- Born: 1957 (age 68–69) Capari, Bitola Municipality, SR Macedonia, Yugoslavia
- Citizenship: Macedonia
- Education: Ohio State University
- Title: First Macedonian Ambassador to the United States
- Term: 1995–2002
- Successor: Nikola Dimitrov

= Ljubica Acevska =

Macedonian diplomat

Ljubica Z. Acevska (Macedonian: Љубица Ацевска, born 1957) is a Macedonian diplomat. A former U.S. citizen by naturalization and an economic consultant by profession, she quit her job in 1992 to become Macedonia's unofficial liaison in Washington, D.C. and relinquished U.S. citizenship in 1995 to take up her new officially-accredited role as the first Macedonian Ambassador to the United States. She served in that post until 2002, when she was succeeded by Nikola Dimitrov.

==Early life and education==
Acevska's great-grandfather and her grandfather moved to the United States ahead of her parents, in 1917 and 1940. Her grandfather settled in Mansfield, Ohio, where he opened a restaurant.

Acevska was born and raised in the small village of Capari near Yugoslavia's border with Greece. She emigrated from Yugoslavia to the United States with her parents and brother in 1966; her father and uncle worked at the restaurant owned by her grandfather. She had a bicultural Macedonian American upbringing, learning English in school while speaking Macedonian and eating Macedonian cuisine at home. She went on to attend Ohio State University, where she majored in political science.

== Career ==
Following her schooling, Acevska worked as a graduate school instructor and later became a partner and consultant in Middle East-focused international trade and economic development firm Gulf Enterprises.
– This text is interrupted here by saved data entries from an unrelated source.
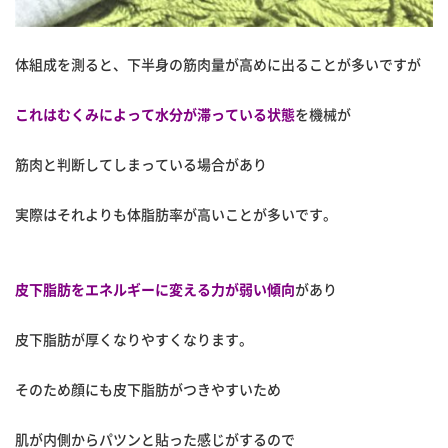
体組成を測ると、下半身の筋肉量が高めに出ることが多いですが
これはむくみによって水分が滞っている状態
を機械が
筋肉と判断してしまっている場合があり
実際はそれよりも体脂肪率が高いことが多いです。
皮下脂肪をエネルギーに変える力が弱い傾向
があり
皮下脂肪が厚くなりやすくなります。
そのため顔にも皮下脂肪がつきやすいため
肌が内側からパツンと貼った感じがするので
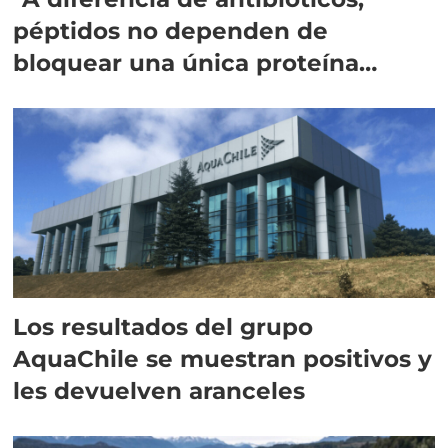
péptidos no dependen de
bloquear una única proteína
intracelular"
Los resultados del grupo
AquaChile se muestran positivos y
les devuelven aranceles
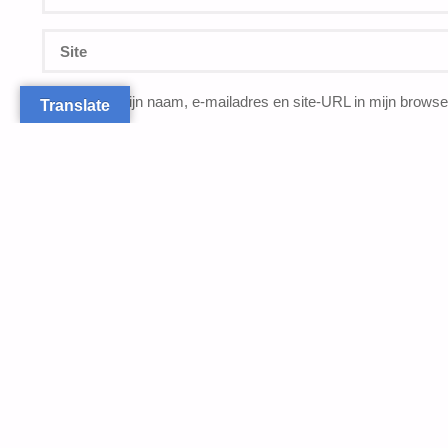
Bewaar mijn naam, e-mailadres en site-URL in mijn browser
Translate
reactie plaats.
VOLG ONS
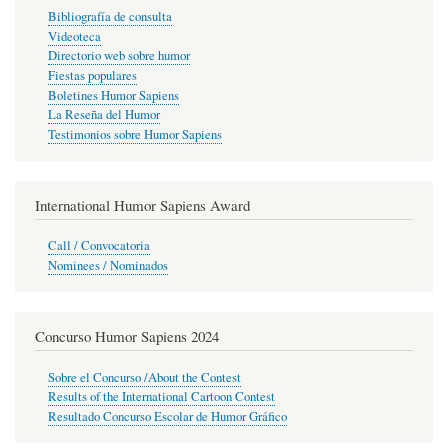
Bibliografía de consulta
Videoteca
Directorio web sobre humor
Fiestas populares
Boletines Humor Sapiens
La Reseña del Humor
Testimonios sobre Humor Sapiens
International Humor Sapiens Award
Call / Convocatoria
Nominees / Nominados
Concurso Humor Sapiens 2024
Sobre el Concurso /About the Contest
Results of the International Cartoon Contest
Resultado Concurso Escolar de Humor Gráfico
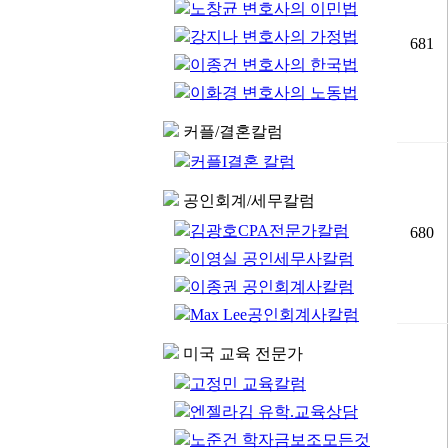
노창균 변호사의 이민법
강지나 변호사의 가정법
681
이종건 변호사의 한국법
이화경 변호사의 노동법
커플/결혼칼럼
커플I결혼 칼럼
공인회계/세무칼럼
김광호CPA전문가칼럼
680
이영실 공인세무사칼럼
이종권 공인회계사칼럼
Max Lee공인회계사칼럼
미국 교육 전문가
고정민 교육칼럼
엔젤라김 유학.교육상담
노준건 학자금보조모든것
=== Lobbying for recognition of Macedonia ===
After Macedonia became an independent country in late 1991 with the breakup of Yugoslavia, Acevska, on her visits to the land of her birth, would often urge government officials there to send a representative to Washington. Eventually, President Kiro Gligorov asked her to take on that job, in what was intended to be only a temporary arrangement lasting for two months. She stepped down from her position at Gulf Enterprises in order to focus on the new appointment. At that point, the United States did not yet formally recognize Macedonia, which had several implications for her role. Rather than being accredited as an ambassador and appearing on the State Department's Diplomatic List, she instead registered under the Foreign Agents Registration Act. With a budget of only $40,000 per year from the Macedonian government, she took on both diplomatic tasks such as debt negotiations with the International Monetary Fund and dealing with complaints from the State Department about Macedonia's adherence to voluntary export restraints or alleged violations of sanctions against Serbia, and consular tasks such as travel advice to Macedonians holding expired Yugoslav passports.
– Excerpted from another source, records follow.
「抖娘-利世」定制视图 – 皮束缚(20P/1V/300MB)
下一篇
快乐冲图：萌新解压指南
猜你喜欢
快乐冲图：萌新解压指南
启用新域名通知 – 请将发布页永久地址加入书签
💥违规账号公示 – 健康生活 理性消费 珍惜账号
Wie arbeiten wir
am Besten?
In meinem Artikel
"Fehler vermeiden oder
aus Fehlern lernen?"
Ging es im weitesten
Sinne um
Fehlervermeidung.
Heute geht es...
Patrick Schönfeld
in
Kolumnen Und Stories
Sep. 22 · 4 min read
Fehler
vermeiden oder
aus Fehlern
Acevska's temporary, short-term role on behalf of the government of Macedonia ended up turning into one of indefinite length. Her efforts on behalf of Macedonia began producing some results around mid-1993, after the U.S. deployed troops in Macedonia; however, barriers to formal recognition by Washington remained. State Department officials indicated to Acevska that recognition would not be forthcoming until Skopje resolved its issues in its relationship with Athens, in particular the Macedonia naming dispute and the portions of the Constitution of the Republic of Macedonia which might be seen as staking territorial claims on parts of Greece.

=== Ambassadorship ===
In late 1994, there began to be indications that Washington and Skopje would establish formal relations, and it was reported that Victor Comras, the Foreign Service Officer who had set up the U.S. liaison office in Macedonia, would be the first U.S. ambassador to the country. However, the step of being accredited as an ambassador would require Acevska to relinquish her U.S. citizenship, as it is State Department policy not to grant U.S. citizens diplomatic accreditation as ambassadors of foreign countries. She was officially appointed as ambassador in November 1995.
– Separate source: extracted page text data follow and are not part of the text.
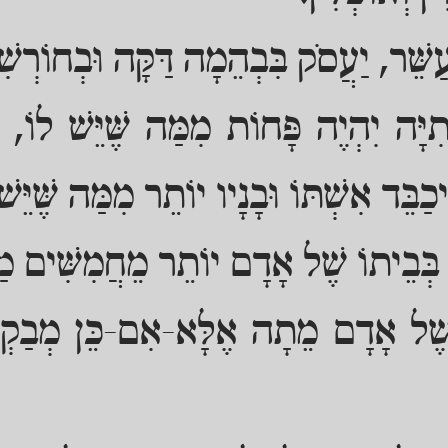
ַשֵּׁר, יַעֲסֹק בִּבְהֵמָה דַּקָּה וּבְחוֹרְשִׁ
ָה יִהְיֶה פָּחוֹת מִמַּה שֶּׁיֵּשׁ לוֹ, וְיִ
יכַבֵּד אִשְׁתּוֹ וּבָנָיו יוֹתֵר מִמַּה שֶּׁיֵּשׁ
 בְּבֵיתוֹ שֶׁל אָדָם יוֹתֵר מֵחֲמִשִּׁים מַ
ֶׁל אָדָם מֵתָה אֶלָּא-אִם-כֵּן מְבַקְשִׁ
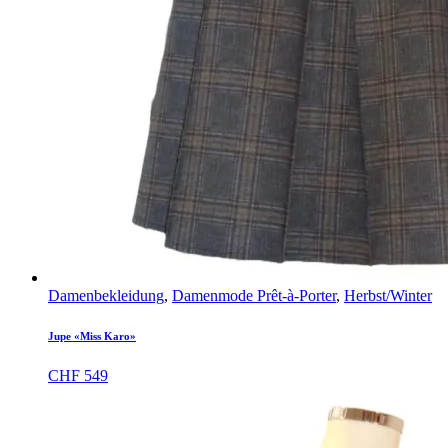
Damenbekleidung
,
Damenmode Prêt-à-Porter
,
Herbst/Winter
Jupe «Miss Karo»
CHF
549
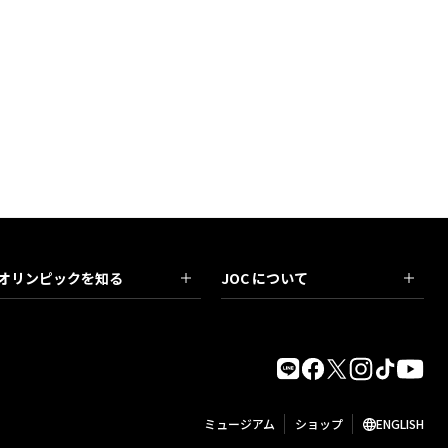
オリンピックを知る
JOC について
ミュージアム
ショップ
ENGLISH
Acevska served as ambassador until 2002, when she was succeeded by Nikola Dimitrov; he was the youngest ambassador in Washington at that point, even younger than Acevska had been when she first took up her unofficial liaison role for Macedonia.

=== Post Ambassador Service ===
Following her service as Ambassador, Acevska became a Public Policy Scholar at the Woodrow Wilson International Center for Scholars, and later became involved with humanitarian work in Haiti. From 2005 to 2008, Acevska co-hosted the Washington DC television talk show Conversations, where she discussed international issues.

== Awards and honors ==
Acevska received the Alumni Medalist Award from her alma mater Ohio State University in 1996 for "international distinction in service to humanity".

In 2000, Acevska was named Ambassador of the Year by the Women's Ambassador Program for her work with Howard University international relations students.

In 2022, United Macedonian Diaspora (UMD) named the "Acevska Congressional Internship Program" (ACIP) in Acevska's honor. She has previously hosted events for the organisation.